EXERCISE DESCRIPTION >>
Copy out the lines below word for word, leaving out the pictures.

--- RECORDED INFORMATION Enclosed Below ---

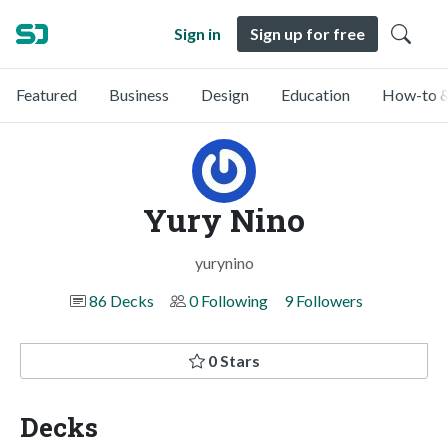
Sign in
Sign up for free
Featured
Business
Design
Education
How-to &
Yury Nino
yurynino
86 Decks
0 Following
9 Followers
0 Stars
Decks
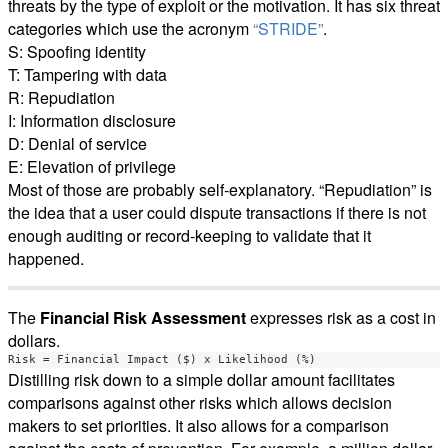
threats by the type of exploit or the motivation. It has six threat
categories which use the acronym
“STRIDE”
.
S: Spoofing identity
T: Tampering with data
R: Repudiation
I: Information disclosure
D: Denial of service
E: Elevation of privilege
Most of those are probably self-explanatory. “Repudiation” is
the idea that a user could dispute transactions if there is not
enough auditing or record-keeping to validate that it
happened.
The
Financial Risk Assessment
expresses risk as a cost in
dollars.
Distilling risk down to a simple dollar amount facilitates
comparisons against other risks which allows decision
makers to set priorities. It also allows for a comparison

--- End of Enclosed RECORDED INFORMATION ---

SOLUTION TO THE PROBLEM >>
Sign in
Sign up for free
Featured
Business
Design
Education
How-to &
Yury Nino
yurynino
86 Decks
0 Following
9 Followers
0 Stars
Decks
threats by the type of exploit or the motivation. It has six threat
categories which use the acronym
“STRIDE”
.
S: Spoofing identity
T: Tampering with data
R: Repudiation
I: Information disclosure
D: Denial of service
E: Elevation of privilege
Most of those are probably self-explanatory. “Repudiation” is
the idea that a user could dispute transactions if there is not
enough auditing or record-keeping to validate that it
happened.
The
Financial Risk Assessment
expresses risk as a cost in
dollars.
Distilling risk down to a simple dollar amount facilitates
comparisons against other risks which allows decision
makers to set priorities. It also allows for a comparison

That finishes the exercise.